• What you will do: Copy the data below word for word, omitting the pictures.

• Records for the exercise:
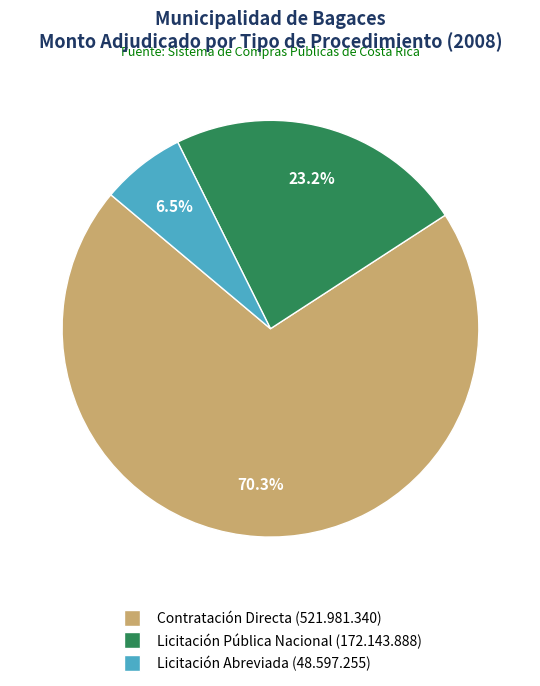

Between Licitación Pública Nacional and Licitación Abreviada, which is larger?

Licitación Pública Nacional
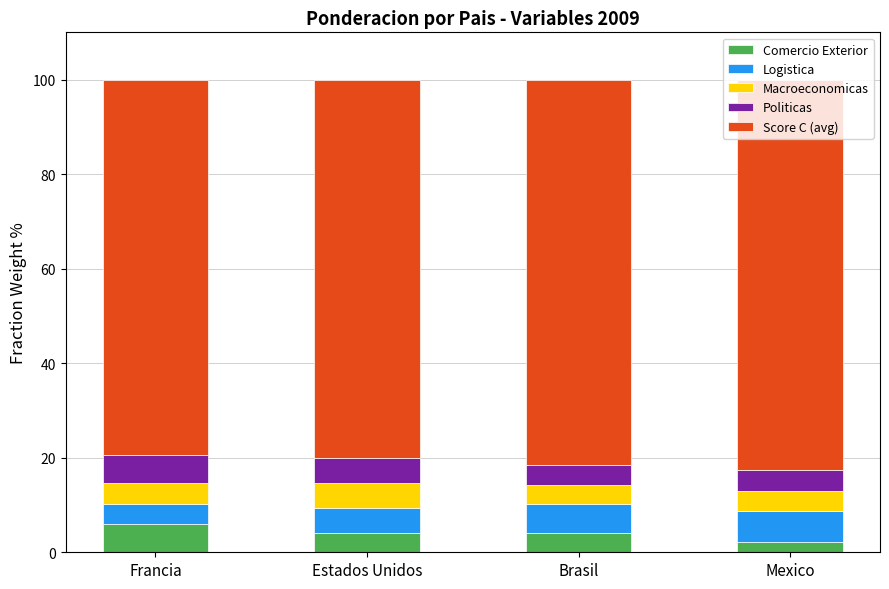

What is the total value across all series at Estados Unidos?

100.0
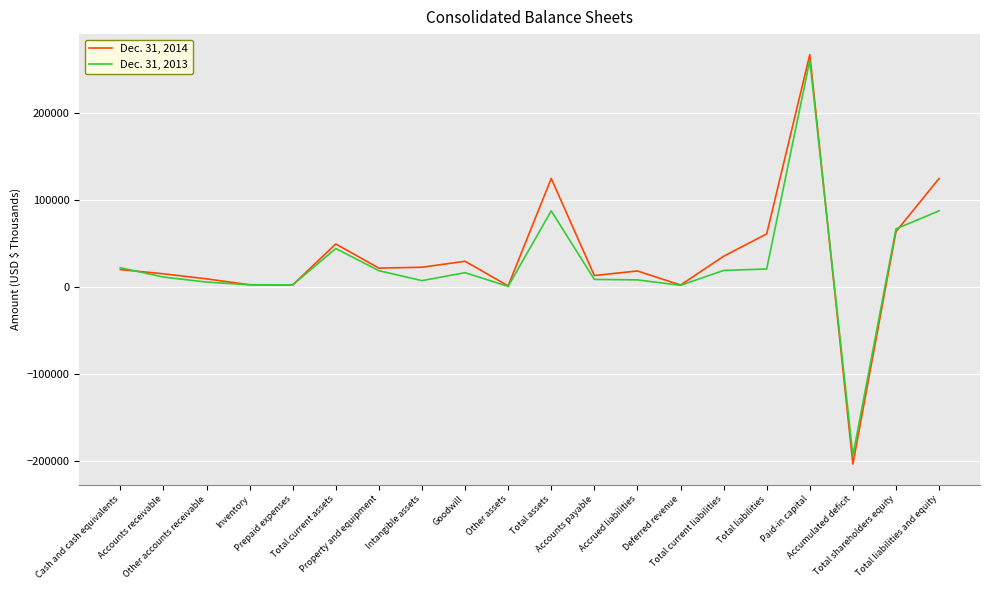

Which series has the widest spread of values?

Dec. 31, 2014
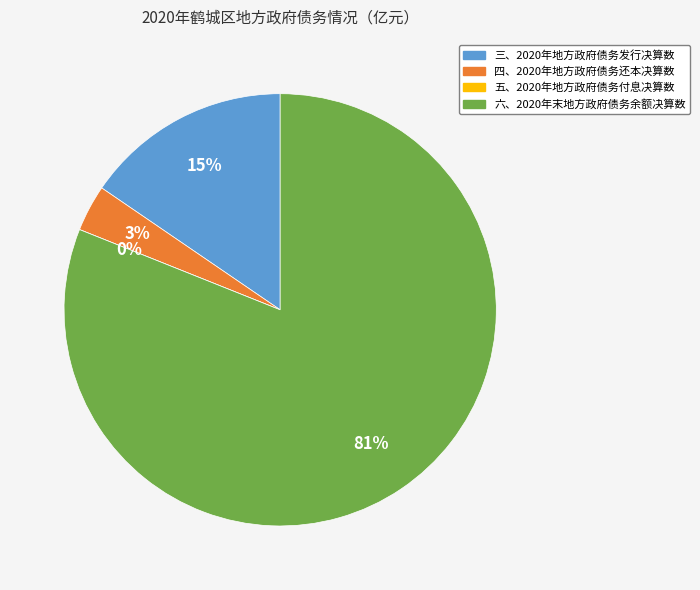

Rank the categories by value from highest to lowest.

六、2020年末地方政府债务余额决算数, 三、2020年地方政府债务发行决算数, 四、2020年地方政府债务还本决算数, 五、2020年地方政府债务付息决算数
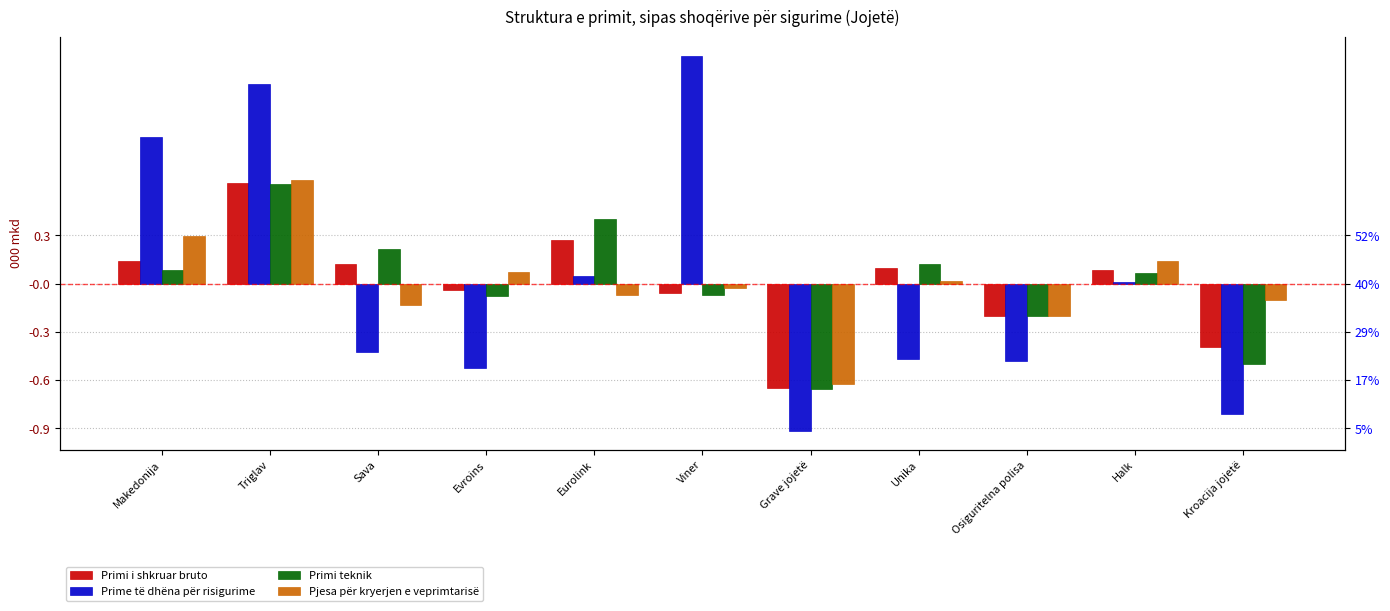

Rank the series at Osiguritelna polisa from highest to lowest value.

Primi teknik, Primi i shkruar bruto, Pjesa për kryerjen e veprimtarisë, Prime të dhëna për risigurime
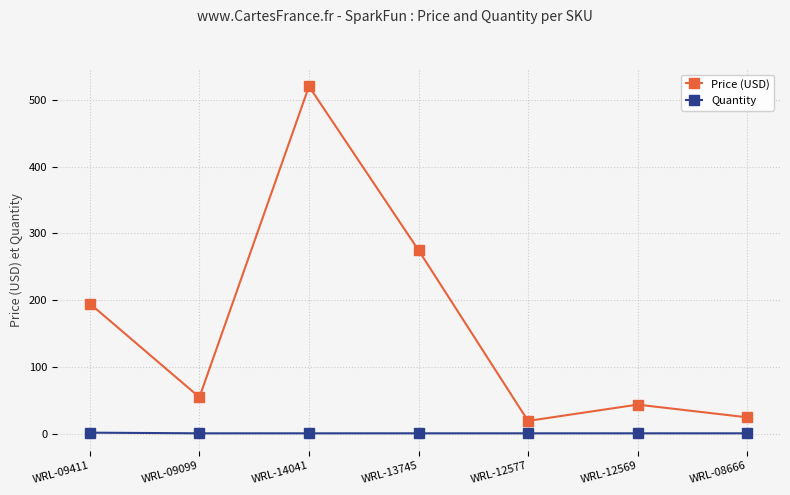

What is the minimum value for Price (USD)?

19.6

• Task response:
Between Licitación Pública Nacional and Licitación Abreviada, which is larger?

Licitación Pública Nacional

What is the total value across all series at Estados Unidos?

100.0

Which series has the widest spread of values?

Dec. 31, 2014

Rank the categories by value from highest to lowest.

六、2020年末地方政府债务余额决算数, 三、2020年地方政府债务发行决算数, 四、2020年地方政府债务还本决算数, 五、2020年地方政府债务付息决算数

Rank the series at Osiguritelna polisa from highest to lowest value.

Primi teknik, Primi i shkruar bruto, Pjesa për kryerjen e veprimtarisë, Prime të dhëna për risigurime

What is the minimum value for Price (USD)?

19.6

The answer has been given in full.